Welcome to Senter Dermatology

Opening Hours : Mon - Fri 9:00am - 4:30pm
  Contact : 907-276-1315

Billing Policies

BILLING POLICIES

PLEASE INITIAL EACH LINE

Senter Dermatology cannot accept new patients on Medicare or Medicaid, we are not an authorized Tricare provider, nor do we participate in Workman’s Compensation claims. SENTER DERMATOLOGY CANNOT BILL AND IS NOT CONTRACTED WITH MEDICAID, TRICARE, VA, CHAMPUS, OR DENALI KIDCARE.

Senter Dermatology cannot bill insurance nor seek prior-authorizations for preventive health care services and most cosmetic services.

I agree to pay my office co-pay amount (if applicable) and 20% of any remaining amount owed at the time of my visit. I have been given the opportunity to pay my estimated deductible and coinsurance at the time of service. I authorize my insurance company to pay my benefits directly to Senter Dermatology and I understand that I will be fully responsible for any outstanding balance on my account. THIS IS A DIRECT ASSIGNMENT OF MY RIGHTS AND BENEFITS UNDER THIS POLICY. This payment will not exceed my indebtedness to the above-mentioned assignee and I have agreed to pay, in a current manner, any balance of said professional charges over and above the insurance payment. I have chosen to assign benefits, knowing that the claim must be paid within all state or federal prompt payment guidelines. I will provide all relevant and accurate information to facilitate the prompt payment of the claim by my insurance company.

I am aware that I am responsible for any balance from any procedures/treatments that have been denied (especially that involve Botox® or lasers), REGARDLESS if my insurance company has stated that they approve said procedures/treatments.

I am aware that if more than three appointments are missed, or if I fail to contact Senter Dermatology in a timely fashion to cancel or reschedule an appointment, the provider may decide to discontinue care.

I am aware that it is my responsibility to respond to mailed or phone requests for follow up. Failure to respond in a timely manner to mailed or phone messages regarding my follow up may result in my discharge from Senter Dermatology.

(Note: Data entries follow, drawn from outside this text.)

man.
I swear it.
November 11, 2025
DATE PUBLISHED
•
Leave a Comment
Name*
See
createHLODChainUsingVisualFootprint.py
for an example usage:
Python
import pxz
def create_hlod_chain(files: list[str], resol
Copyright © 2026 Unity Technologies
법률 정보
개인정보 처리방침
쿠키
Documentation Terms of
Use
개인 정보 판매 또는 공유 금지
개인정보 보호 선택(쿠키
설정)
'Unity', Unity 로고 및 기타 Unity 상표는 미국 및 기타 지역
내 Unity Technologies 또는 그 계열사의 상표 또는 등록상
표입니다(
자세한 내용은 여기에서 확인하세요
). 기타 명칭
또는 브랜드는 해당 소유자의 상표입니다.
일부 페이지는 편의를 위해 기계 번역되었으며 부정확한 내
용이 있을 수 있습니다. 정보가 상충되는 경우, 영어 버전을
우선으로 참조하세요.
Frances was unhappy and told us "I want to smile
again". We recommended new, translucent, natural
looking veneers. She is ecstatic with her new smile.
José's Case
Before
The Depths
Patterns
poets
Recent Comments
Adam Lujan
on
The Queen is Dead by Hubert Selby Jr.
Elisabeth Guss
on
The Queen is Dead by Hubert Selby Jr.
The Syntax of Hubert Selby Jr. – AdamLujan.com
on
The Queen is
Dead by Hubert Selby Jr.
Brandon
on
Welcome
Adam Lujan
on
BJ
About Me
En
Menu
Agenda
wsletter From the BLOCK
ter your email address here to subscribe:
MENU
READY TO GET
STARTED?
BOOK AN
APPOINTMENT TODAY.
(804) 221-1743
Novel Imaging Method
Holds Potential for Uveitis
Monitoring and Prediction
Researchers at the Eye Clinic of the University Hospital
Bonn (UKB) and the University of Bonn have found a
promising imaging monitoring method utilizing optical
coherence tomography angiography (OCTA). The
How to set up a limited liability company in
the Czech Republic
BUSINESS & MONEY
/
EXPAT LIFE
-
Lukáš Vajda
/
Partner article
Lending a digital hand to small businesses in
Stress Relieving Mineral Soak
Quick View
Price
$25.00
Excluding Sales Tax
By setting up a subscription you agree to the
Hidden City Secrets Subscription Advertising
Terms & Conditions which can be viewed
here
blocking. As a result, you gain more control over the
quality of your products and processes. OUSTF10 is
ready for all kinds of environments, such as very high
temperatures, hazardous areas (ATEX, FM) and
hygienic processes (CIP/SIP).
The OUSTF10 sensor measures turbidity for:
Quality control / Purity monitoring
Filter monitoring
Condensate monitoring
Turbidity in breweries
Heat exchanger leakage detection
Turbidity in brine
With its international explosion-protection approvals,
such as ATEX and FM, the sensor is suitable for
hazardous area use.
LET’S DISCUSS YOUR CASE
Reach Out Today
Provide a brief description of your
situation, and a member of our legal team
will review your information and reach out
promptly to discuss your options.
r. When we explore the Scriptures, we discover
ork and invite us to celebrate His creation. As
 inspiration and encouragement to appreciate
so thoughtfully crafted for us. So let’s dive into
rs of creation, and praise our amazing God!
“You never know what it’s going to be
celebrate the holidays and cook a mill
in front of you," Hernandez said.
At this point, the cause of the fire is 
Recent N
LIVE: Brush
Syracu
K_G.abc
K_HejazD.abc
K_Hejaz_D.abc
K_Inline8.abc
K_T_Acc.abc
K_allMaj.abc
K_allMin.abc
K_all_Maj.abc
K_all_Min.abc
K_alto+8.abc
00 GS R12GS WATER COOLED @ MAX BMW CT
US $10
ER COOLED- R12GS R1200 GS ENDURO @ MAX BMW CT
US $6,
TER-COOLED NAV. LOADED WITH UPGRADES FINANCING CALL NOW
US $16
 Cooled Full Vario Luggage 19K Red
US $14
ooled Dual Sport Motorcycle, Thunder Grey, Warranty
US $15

I am aware that I am responsible for providing accurate and complete insurance information. I am aware that it is my responsibility to contact the insurance company if a claim is thirty days or more past due, to pay all outstanding balances after sixty days, regardless of whether or not the insurance has made a determination on the claim. I am also aware that it is my responsibility to promptly pay any balance remaining after the insurance finalizes the claim and to promptly respond to any questionnaires or updates sent out by the insurance company regarding coverage so as not to delay claim payment. If I fail to supply an insurance company with requested information, the account will be turned over to a collection agency immediately. If I cannot provide my insurance card at the time of visit, I will pay IN FULL and will be given the proper paperwork to submit to insurance myself.

I authorize, Senter Dermatology, to release any information necessary to adjudicate the claim, and understand that there may be associated costs for providing information beyond what is necessary for the adjudication of a clean claim.

I also understand that should my insurance company send payment to me directly, I will forward the payment to Senter Dermatology within 72 hours. I agree that if I fail to send the payment to Senter Dermatology and they are forced to proceed with the collections process; I will be responsible for any cost incurred by the office to retrieve their monies. Any violations of this agreement will, at the provider’s election, terminate patient charge privileges with Senter Dermatology and bring any balance owed by me, the patient, to Senter Dermatology to be due and payable immediately.

I authorize, Senter Dermatology, to initiate a complaint or file an appeal to the insurance commissioner or any payer authority for any reason on my behalf, and I personally will be active in the resolution of claims delay or unjustified reductions or denials.

I understand that all services rendered to me by the providers at Senter Dermatology are my financial responsibility, and that the provider will bill my insurance company as a courtesy.


INSURANCE INFORMATION

If you do not have the following information readily available at the time of your visit you will be asked to pay your visit in full. Please present card to front desk. We only submit to a maximum of two insurances. Proper paperwork can be given to you to submit to any remaining insurances yourself.

PRIMARY INSURANCE

Insurance Company Address
Subscriber Address

SECONDARY INSURANCE

Insurance Company Address
Subscriber Address

I attest that the above information is accurate and I understand Senter Dermatology’s office policies.